🤖 AI Summary
Symbolic regression faces fundamental challenges in balancing formula simplicity, generalization capability, and search efficiency within an infinite expression space, severely limiting its applicability to scientific discovery. To address this, we propose the Parallel Compositional Tree Search (PCTS) framework, which jointly integrates syntax-tree structural constraints, distributed enumeration, semantics-aware priority scheduling, and a differentiable symbolic evaluator, complemented by a novel parallelized pruning mechanism. Evaluated on over 200 synthetic and real-world benchmark datasets, PCTS achieves up to 99% higher average accuracy and an order-of-magnitude speedup in inference time compared to state-of-the-art methods. It establishes a new paradigm for efficiently discovering interpretable physical laws from limited observational data, significantly advancing the practical utility of symbolic regression in scientific modeling.
📝 Abstract
Symbolic regression plays a crucial role in modern scientific research thanks to its capability of discovering concise and interpretable mathematical expressions from data.

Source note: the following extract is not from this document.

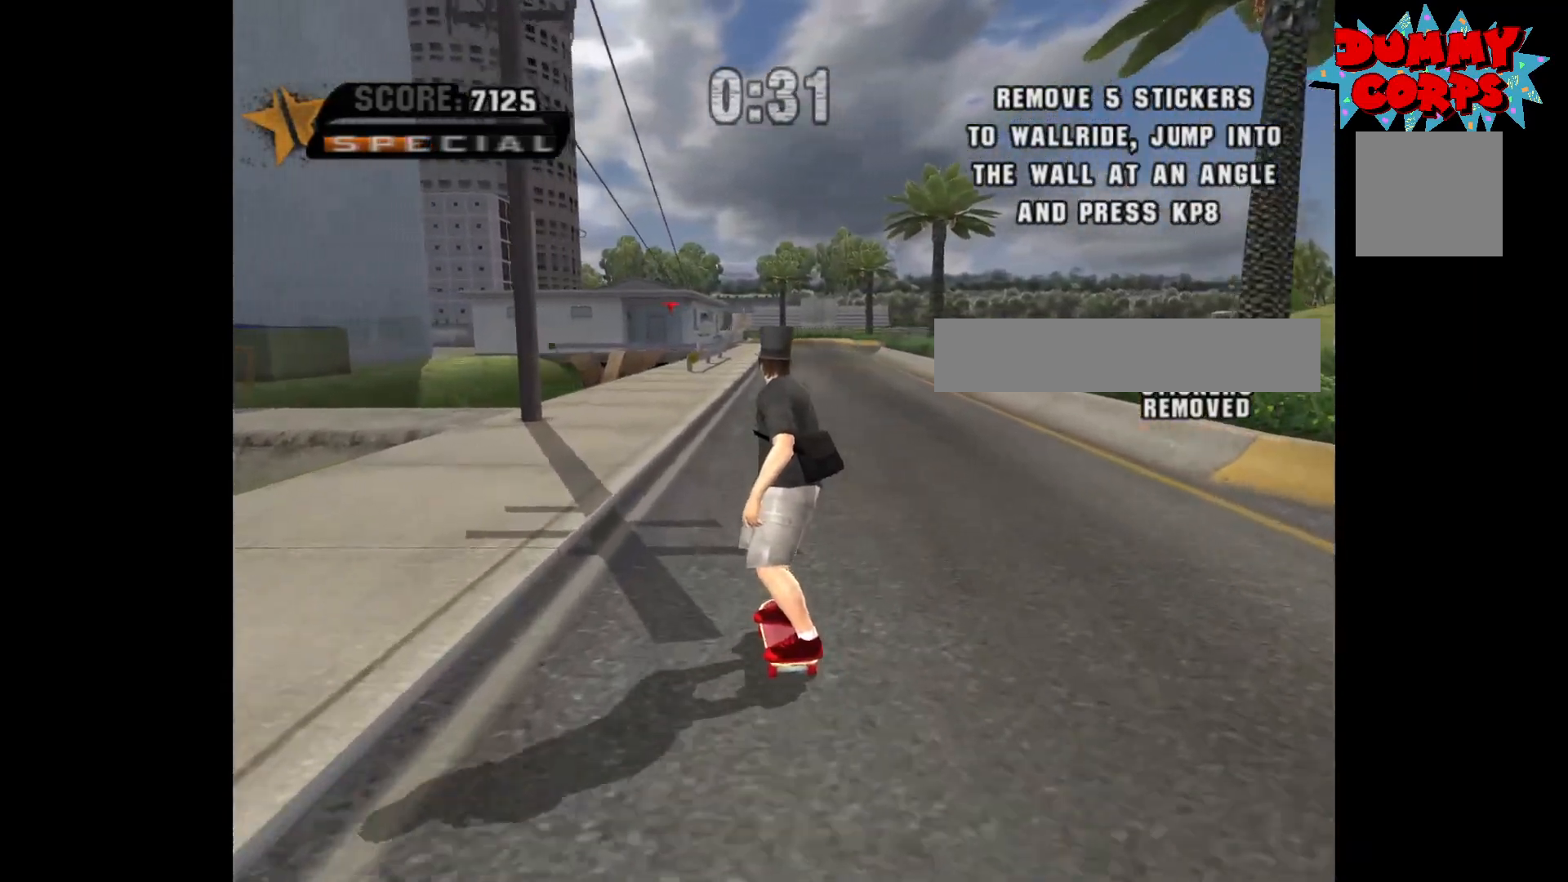
{"buttons": [], "left_stick": "left", "right_stick": "center", "events": [[450, "left_stick", "left"]]}
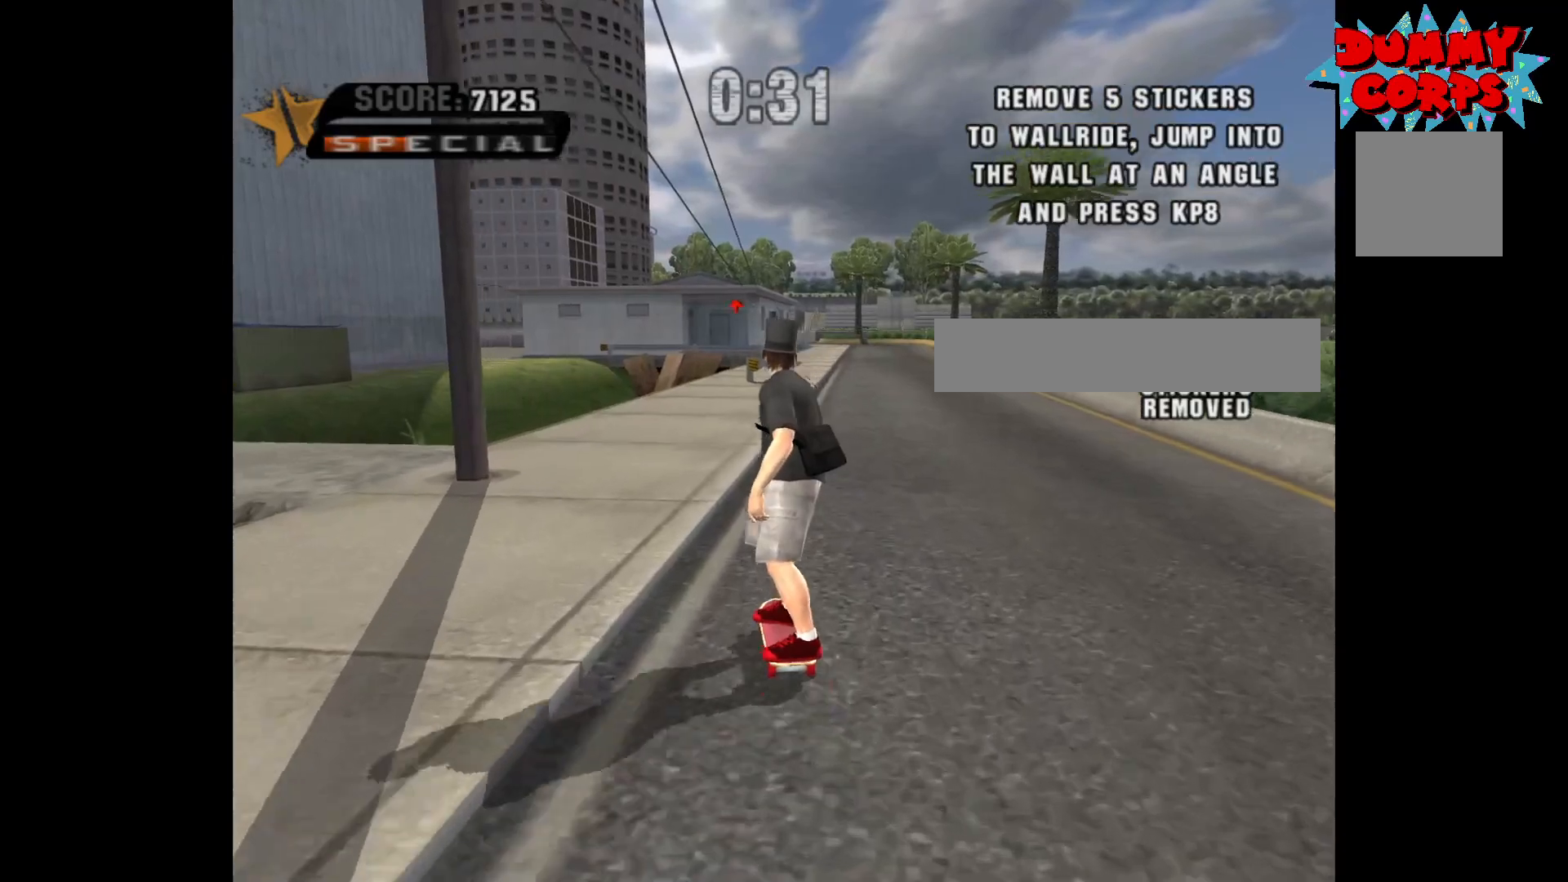
{"buttons": [], "left_stick": "center", "right_stick": "center", "events": [[267, "left_stick", "center"]]}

A grand challenge lies in the arduous search for parsimonious and generalizable mathematical formulas, in an infinite search space, while intending to fit the training data. Existing algorithms have faced a critical bottleneck of accuracy and efficiency over a decade when handling problems of complexity, which essentially hinders the pace of applying symbolic regression for scientific exploration across interdisciplinary domains. To this end, we introduce a parallel combinatorial tree search (PCTS) model to efficiently distill generic mathematical expressions from limited data. Through a series of extensive experiments, we demonstrate the superior accuracy and efficiency of PCTS for equation discovery, which greatly outperforms the state-of-the-art baseline models on over 200 synthetic and experimental datasets (e.g., lifting its performance by up to 99% accuracy improvement and one-order of magnitude speed up). PCTS represents a key advance in accurate and efficient data-driven discovery of symbolic, interpretable models (e.g., underlying physical laws) and marks a pivotal transition towards scalable symbolic learning.